── RECORDS FOR THE TASK ──

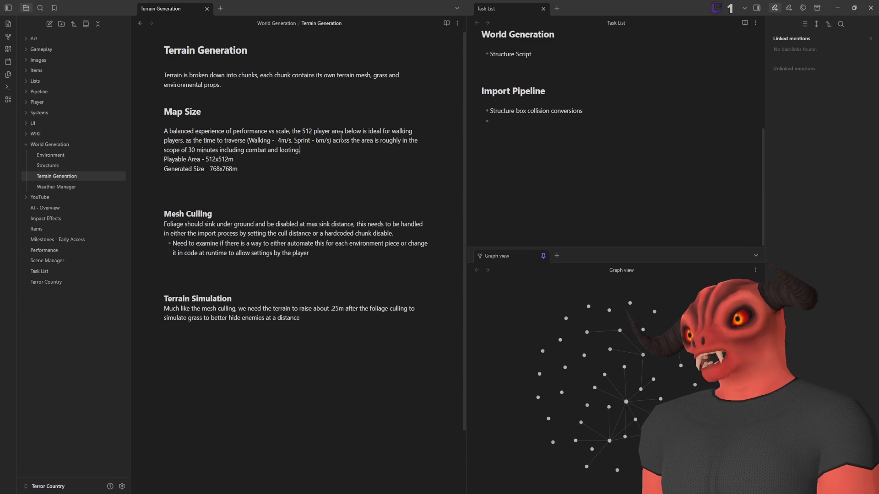
- Below Generated Size, start a Vehicle centric paragraph describing a 768m to 1024m map
click(291, 178)
key(Return)
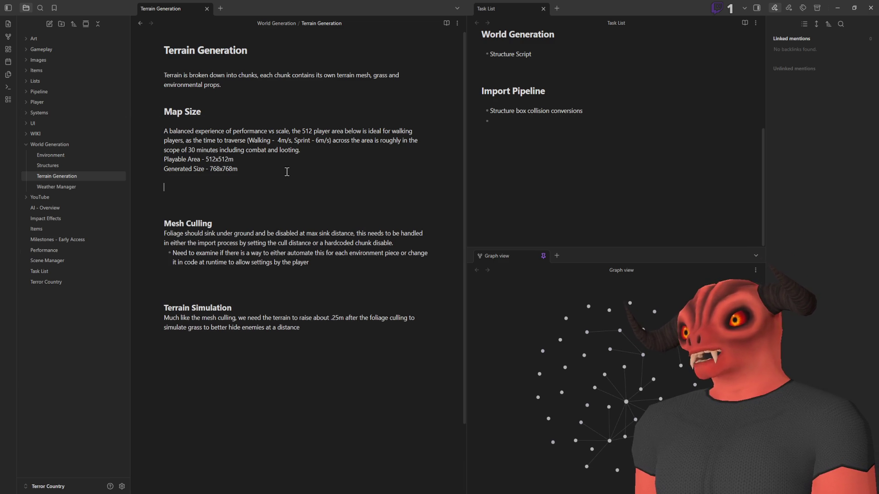
text(Vehicle centric Map size of)
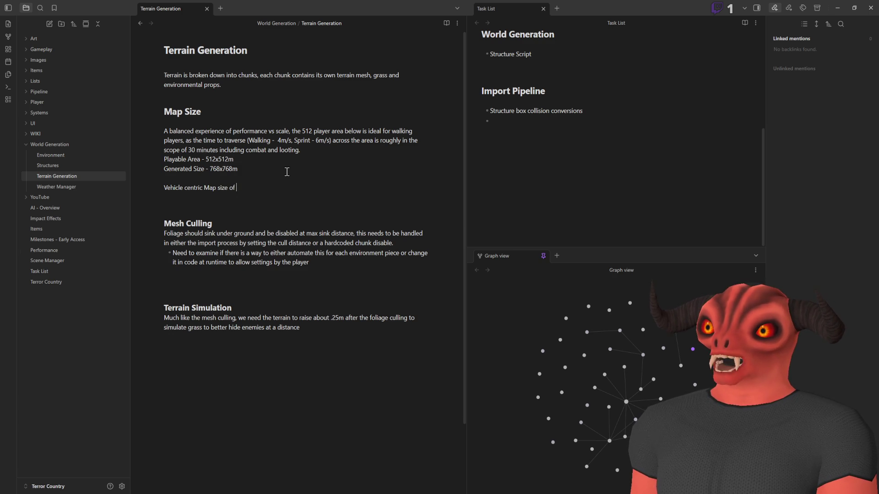
text(8 to 1024)
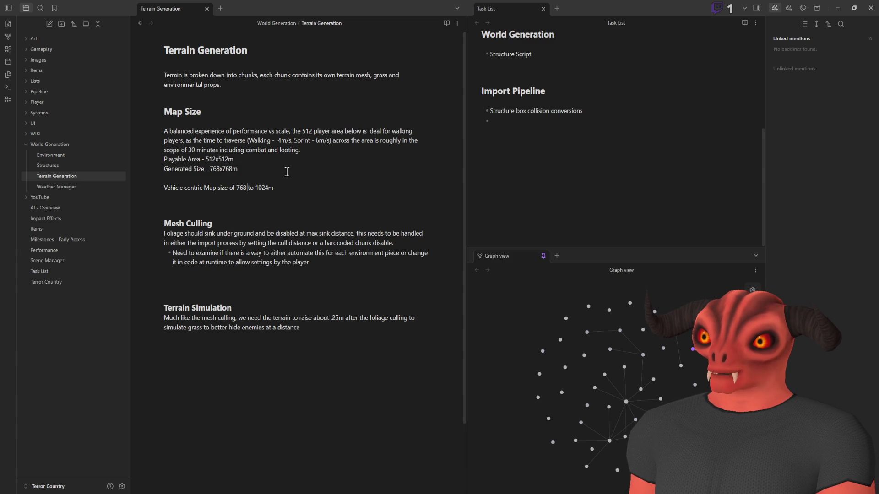
text(m)
key(Right)
key(Right)
key(Right)
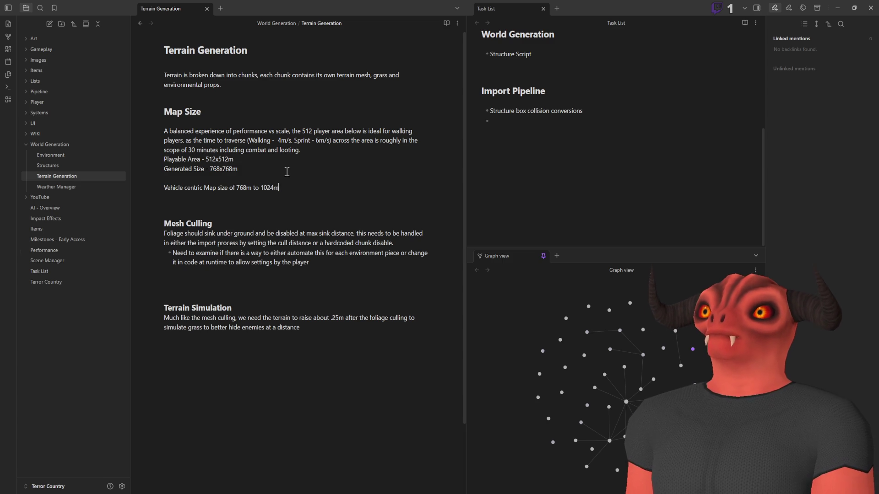
text(double the balanced but only if the)
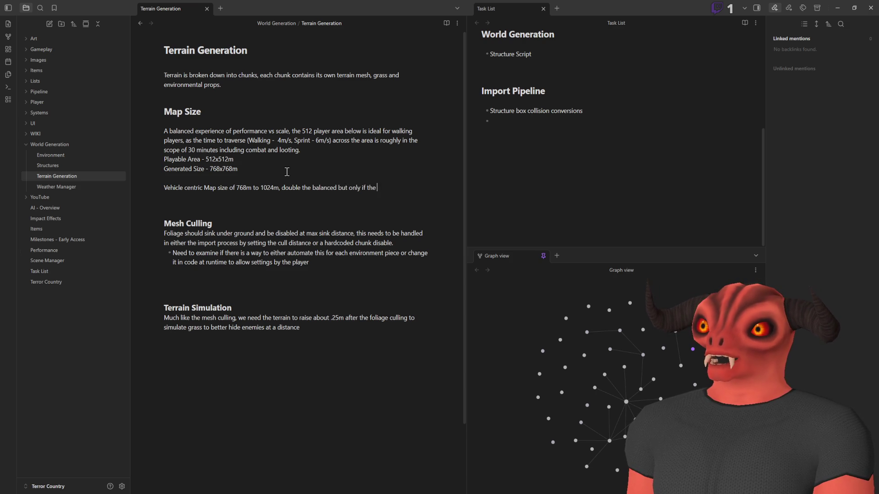
text(play)
key(BackSpace)
key(BackSpace)
key(BackSpace)
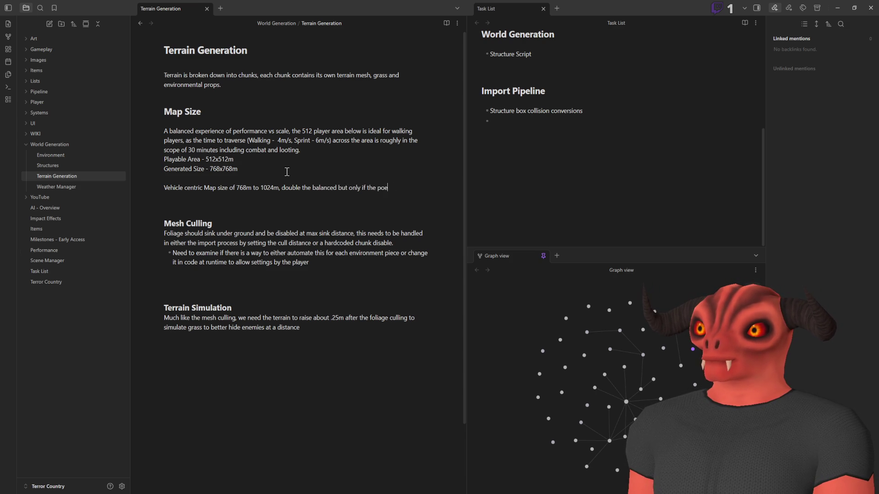
text(nce and)
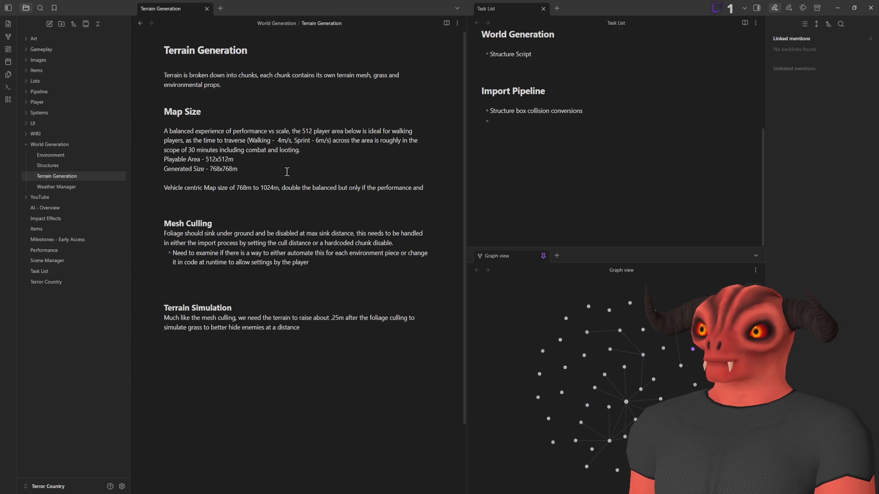
text(I can b)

───

_WHAT IS BEING ASKED_.
Look through the entries above; find each line with the word "centric" and copy it.

_TASK SOLUTION_.
- Below Generated Size, start a Vehicle centric paragraph describing a 768m to 1024m map
text(Vehicle centric Map size of)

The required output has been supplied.